Data records
------------------------------------

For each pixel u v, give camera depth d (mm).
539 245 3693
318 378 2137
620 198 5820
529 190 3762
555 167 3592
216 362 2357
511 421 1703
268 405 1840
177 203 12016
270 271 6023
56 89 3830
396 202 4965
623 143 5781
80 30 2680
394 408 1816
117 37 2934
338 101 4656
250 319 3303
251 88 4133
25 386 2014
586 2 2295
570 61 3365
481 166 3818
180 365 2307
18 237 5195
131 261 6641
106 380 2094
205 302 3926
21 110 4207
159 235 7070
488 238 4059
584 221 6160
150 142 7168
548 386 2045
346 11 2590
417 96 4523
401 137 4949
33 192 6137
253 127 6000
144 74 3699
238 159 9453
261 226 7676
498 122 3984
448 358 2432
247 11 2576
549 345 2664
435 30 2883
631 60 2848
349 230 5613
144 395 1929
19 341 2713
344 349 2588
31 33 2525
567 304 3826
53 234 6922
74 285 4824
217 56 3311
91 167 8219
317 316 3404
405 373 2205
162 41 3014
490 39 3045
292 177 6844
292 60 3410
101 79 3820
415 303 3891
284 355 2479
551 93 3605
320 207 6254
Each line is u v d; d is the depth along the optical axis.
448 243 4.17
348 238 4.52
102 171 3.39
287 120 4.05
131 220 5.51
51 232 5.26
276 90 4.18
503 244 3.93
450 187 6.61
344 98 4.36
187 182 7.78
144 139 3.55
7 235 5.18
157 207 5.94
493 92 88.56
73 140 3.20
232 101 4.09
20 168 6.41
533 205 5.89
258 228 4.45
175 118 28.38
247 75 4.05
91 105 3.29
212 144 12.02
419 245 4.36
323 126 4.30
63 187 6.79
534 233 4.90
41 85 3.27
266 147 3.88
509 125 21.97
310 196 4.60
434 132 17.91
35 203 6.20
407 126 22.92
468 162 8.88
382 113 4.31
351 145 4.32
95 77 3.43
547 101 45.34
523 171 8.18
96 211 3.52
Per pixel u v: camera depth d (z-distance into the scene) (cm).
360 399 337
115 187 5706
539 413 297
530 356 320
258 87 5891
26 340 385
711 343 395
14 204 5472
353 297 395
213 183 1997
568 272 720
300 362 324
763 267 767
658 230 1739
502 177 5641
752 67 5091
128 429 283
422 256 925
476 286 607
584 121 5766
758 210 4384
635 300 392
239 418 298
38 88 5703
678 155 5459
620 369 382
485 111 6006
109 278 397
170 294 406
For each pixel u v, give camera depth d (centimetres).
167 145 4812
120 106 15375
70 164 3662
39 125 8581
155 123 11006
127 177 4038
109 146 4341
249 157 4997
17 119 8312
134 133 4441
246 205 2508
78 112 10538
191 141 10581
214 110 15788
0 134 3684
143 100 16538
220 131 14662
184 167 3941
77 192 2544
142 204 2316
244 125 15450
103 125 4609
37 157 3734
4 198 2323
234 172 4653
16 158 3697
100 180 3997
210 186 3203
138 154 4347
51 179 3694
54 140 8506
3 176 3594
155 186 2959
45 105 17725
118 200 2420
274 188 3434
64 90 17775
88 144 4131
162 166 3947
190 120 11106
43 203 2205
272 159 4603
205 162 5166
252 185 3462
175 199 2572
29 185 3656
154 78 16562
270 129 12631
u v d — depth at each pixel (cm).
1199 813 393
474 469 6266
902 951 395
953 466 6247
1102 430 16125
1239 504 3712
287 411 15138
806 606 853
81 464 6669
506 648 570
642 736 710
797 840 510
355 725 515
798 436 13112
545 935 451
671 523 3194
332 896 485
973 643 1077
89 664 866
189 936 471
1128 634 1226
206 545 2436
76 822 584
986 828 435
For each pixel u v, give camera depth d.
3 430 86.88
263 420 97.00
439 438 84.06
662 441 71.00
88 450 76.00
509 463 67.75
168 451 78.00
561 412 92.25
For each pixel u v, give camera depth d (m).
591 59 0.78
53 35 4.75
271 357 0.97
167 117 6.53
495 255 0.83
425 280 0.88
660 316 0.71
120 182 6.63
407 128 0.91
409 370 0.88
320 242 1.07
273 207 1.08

------------------------------------

TASK DIRECTIONS: Set all of the records down again, exactly as they stand.

OUTPUT OF THE EXERCISE:
For each pixel u v, give camera depth d (mm).
539 245 3693
318 378 2137
620 198 5820
529 190 3762
555 167 3592
216 362 2357
511 421 1703
268 405 1840
177 203 12016
270 271 6023
56 89 3830
396 202 4965
623 143 5781
80 30 2680
394 408 1816
117 37 2934
338 101 4656
250 319 3303
251 88 4133
25 386 2014
586 2 2295
570 61 3365
481 166 3818
180 365 2307
18 237 5195
131 261 6641
106 380 2094
205 302 3926
21 110 4207
159 235 7070
488 238 4059
584 221 6160
150 142 7168
548 386 2045
346 11 2590
417 96 4523
401 137 4949
33 192 6137
253 127 6000
144 74 3699
238 159 9453
261 226 7676
498 122 3984
448 358 2432
247 11 2576
549 345 2664
435 30 2883
631 60 2848
349 230 5613
144 395 1929
19 341 2713
344 349 2588
31 33 2525
567 304 3826
53 234 6922
74 285 4824
217 56 3311
91 167 8219
317 316 3404
405 373 2205
162 41 3014
490 39 3045
292 177 6844
292 60 3410
101 79 3820
415 303 3891
284 355 2479
551 93 3605
320 207 6254
Each line is u v d; d is the depth along the optical axis.
448 243 4.17
348 238 4.52
102 171 3.39
287 120 4.05
131 220 5.51
51 232 5.26
276 90 4.18
503 244 3.93
450 187 6.61
344 98 4.36
187 182 7.78
144 139 3.55
7 235 5.18
157 207 5.94
493 92 88.56
73 140 3.20
232 101 4.09
20 168 6.41
533 205 5.89
258 228 4.45
175 118 28.38
247 75 4.05
91 105 3.29
212 144 12.02
419 245 4.36
323 126 4.30
63 187 6.79
534 233 4.90
41 85 3.27
266 147 3.88
509 125 21.97
310 196 4.60
434 132 17.91
35 203 6.20
407 126 22.92
468 162 8.88
382 113 4.31
351 145 4.32
95 77 3.43
547 101 45.34
523 171 8.18
96 211 3.52
Per pixel u v: camera depth d (z-distance into the scene) (cm).
360 399 337
115 187 5706
539 413 297
530 356 320
258 87 5891
26 340 385
711 343 395
14 204 5472
353 297 395
213 183 1997
568 272 720
300 362 324
763 267 767
658 230 1739
502 177 5641
752 67 5091
128 429 283
422 256 925
476 286 607
584 121 5766
758 210 4384
635 300 392
239 418 298
38 88 5703
678 155 5459
620 369 382
485 111 6006
109 278 397
170 294 406
For each pixel u v, give camera depth d (centimetres).
167 145 4812
120 106 15375
70 164 3662
39 125 8581
155 123 11006
127 177 4038
109 146 4341
249 157 4997
17 119 8312
134 133 4441
246 205 2508
78 112 10538
191 141 10581
214 110 15788
0 134 3684
143 100 16538
220 131 14662
184 167 3941
77 192 2544
142 204 2316
244 125 15450
103 125 4609
37 157 3734
4 198 2323
234 172 4653
16 158 3697
100 180 3997
210 186 3203
138 154 4347
51 179 3694
54 140 8506
3 176 3594
155 186 2959
45 105 17725
118 200 2420
274 188 3434
64 90 17775
88 144 4131
162 166 3947
190 120 11106
43 203 2205
272 159 4603
205 162 5166
252 185 3462
175 199 2572
29 185 3656
154 78 16562
270 129 12631
u v d — depth at each pixel (cm).
1199 813 393
474 469 6266
902 951 395
953 466 6247
1102 430 16125
1239 504 3712
287 411 15138
806 606 853
81 464 6669
506 648 570
642 736 710
797 840 510
355 725 515
798 436 13112
545 935 451
671 523 3194
332 896 485
973 643 1077
89 664 866
189 936 471
1128 634 1226
206 545 2436
76 822 584
986 828 435
For each pixel u v, give camera depth d.
3 430 86.88
263 420 97.00
439 438 84.06
662 441 71.00
88 450 76.00
509 463 67.75
168 451 78.00
561 412 92.25
For each pixel u v, give camera depth d (m).
591 59 0.78
53 35 4.75
271 357 0.97
167 117 6.53
495 255 0.83
425 280 0.88
660 316 0.71
120 182 6.63
407 128 0.91
409 370 0.88
320 242 1.07
273 207 1.08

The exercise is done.